Now that we have our computer on the network, we want to make sure other computers are able to contact it. The ping command is one of the first tests to tell whether your computer can be contacted. The command sends a small test packet of data to another computer's IP address or hostname and waits to hear a response. If it does, it tells you how long it took for the response to come back. If it doesn't, it tells you it is not receiving a response.

Note

Some computer systems have firewalls that do not allow ICMP ECHO attempts.

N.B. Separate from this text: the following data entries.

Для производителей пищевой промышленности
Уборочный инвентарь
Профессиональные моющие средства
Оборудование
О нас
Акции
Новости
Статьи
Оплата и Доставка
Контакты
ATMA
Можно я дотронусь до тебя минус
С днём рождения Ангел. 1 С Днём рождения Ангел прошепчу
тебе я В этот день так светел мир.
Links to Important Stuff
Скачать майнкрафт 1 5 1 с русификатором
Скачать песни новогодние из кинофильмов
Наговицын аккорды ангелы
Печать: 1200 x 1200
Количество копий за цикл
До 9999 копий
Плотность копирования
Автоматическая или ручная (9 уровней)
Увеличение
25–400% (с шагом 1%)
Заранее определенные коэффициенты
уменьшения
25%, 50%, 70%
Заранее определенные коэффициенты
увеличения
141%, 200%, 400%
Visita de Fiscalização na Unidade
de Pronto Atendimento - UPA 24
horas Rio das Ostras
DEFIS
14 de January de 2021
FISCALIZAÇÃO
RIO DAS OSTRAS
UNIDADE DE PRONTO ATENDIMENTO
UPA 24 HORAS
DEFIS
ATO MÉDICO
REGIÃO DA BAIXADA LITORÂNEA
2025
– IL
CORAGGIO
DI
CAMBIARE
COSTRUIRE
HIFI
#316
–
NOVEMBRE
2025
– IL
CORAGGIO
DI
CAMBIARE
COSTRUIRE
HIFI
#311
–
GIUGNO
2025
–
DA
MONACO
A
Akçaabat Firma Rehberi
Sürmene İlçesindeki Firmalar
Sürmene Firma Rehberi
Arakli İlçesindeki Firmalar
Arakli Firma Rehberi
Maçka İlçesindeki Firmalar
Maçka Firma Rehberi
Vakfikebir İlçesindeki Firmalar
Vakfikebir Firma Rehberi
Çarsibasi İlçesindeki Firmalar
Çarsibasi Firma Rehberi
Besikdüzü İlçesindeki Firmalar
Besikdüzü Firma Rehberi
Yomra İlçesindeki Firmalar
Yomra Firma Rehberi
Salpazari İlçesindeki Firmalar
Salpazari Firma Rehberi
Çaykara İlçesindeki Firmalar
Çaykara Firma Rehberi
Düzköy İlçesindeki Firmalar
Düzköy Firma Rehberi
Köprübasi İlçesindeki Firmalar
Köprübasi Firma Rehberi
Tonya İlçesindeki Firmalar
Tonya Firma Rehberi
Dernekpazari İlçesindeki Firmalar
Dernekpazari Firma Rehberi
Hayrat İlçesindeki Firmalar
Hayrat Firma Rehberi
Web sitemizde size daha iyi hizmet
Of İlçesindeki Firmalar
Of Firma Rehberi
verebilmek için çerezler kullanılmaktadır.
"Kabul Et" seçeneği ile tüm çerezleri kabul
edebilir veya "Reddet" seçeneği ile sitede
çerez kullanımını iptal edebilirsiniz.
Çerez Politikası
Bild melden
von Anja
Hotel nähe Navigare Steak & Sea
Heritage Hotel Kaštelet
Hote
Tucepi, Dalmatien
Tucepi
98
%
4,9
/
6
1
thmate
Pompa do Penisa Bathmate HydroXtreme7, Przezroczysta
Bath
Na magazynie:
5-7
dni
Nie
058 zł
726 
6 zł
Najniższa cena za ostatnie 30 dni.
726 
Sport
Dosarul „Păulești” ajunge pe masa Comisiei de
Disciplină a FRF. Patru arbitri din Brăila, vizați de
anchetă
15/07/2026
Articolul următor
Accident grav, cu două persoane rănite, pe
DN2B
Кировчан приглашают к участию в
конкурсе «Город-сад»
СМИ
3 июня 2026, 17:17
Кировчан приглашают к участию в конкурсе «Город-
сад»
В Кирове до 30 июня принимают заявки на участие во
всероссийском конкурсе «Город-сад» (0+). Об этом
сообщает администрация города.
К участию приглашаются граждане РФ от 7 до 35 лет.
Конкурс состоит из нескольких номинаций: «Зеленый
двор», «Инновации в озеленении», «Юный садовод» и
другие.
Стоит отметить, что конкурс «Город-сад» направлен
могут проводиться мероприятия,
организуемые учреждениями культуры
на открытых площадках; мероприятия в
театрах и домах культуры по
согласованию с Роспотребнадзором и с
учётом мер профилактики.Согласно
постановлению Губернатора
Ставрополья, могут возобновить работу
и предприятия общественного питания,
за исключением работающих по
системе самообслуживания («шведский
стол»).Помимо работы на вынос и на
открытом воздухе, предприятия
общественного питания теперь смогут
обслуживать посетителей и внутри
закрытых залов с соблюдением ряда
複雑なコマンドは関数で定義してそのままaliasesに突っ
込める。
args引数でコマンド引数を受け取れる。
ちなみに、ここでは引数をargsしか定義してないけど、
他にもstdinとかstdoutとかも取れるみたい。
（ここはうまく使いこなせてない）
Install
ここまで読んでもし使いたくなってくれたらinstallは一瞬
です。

This means that even though the computer is available on the network, attempts to ping it will fail. On the default configuration of Raspbian, ping commands are allowed, so attempts to ping your Pi should succeed.

Getting ready

As long you as you know your IP address (whether it was dynamically assigned using DHCP or you assigned a static IP from the previous recipe), you should be able to contact it from your network. The easiest way to do this is by looking at ifconfig. From your serial terminal connection, and if you followed one of the previous recipes to add Wi-Fi connectivity, ifconfig should report the IP address of your Raspberry Pi Zero:

pi@rpz14101:~$ ifconfig
lo Link encap:Local Loopback
 inet addr:127.0.0.1 Mask:255.0.0.0
 inet6 addr: ::1/128 Scope:Host
 UP LOOPBACK RUNNING MTU:65536 Metric:1
 RX packets:264 errors:0 dropped:0 overruns:0 frame:0
 TX packets:264 errors:0 dropped:0 overruns:0 carrier:0
 collisions:0 txqueuelen:1
 RX bytes:21840 (21.3 KiB) TX bytes:21840 (21.3 KiB)
wlan0 Link encap:Ethernet HWaddr 00:13:ef:80:0b:41
inet addr:192.168.2.119 Bcast:192.168.2.255 Mask:255.255.255.0
inet6 addr: fe80::a577:b1b7:a7a7:8a60/64 Scope:Link
UP BROADCAST RUNNING MULTICAST MTU:1500 Metric:1
RX packets:212682 errors:0 dropped:54847 overruns:0 frame:0
TX packets:19599 errors:0 dropped:1 overruns:0 carrier:0
collisions:0 txqueuelen:1000
RX bytes:34267586 (32.6 MiB) TX bytes:1911492 (1.8 MiB)

The wlan0 interface is the one I set up in the previous recipe. The inet addr field shows my Raspberry Pi Zero's IP address. This is the one I want to try and contact.

How to do it...

  1. ping <IP address>, like this, for example:

    ping 192.168.2.119

  2. On a Windows machine, you can execute ping via the command line (Windows + R followed by cmd). Below is a shot of a typical successful response:
  3. Trying 192.168.2.120, which isn't assigned to anything on my home network, will show a failed ping:

This means that there is nothing responding from that IP address, which could mean it is down, off, or blocked by a firewall. The command ping /? will give you all available options for the Windows ping command. By default, the Windows ping tries four times and reports the results.

In an OSX or Linux terminal, the ping utility will continue trying to reach the address and report back the response time (or whether it failed). Breaking the utility with Ctrl  + C will stop it.

Running ping -help will give you a list of all the options, and man ping will give you a more detailed document of what is possible. A few favorite flags of administrators are the following:

ping -c 5 192.168.2.70

This will try to ping 5 times and then stop.

ping -i 2 192.168.2.70

This will send a ping command every 2 seconds.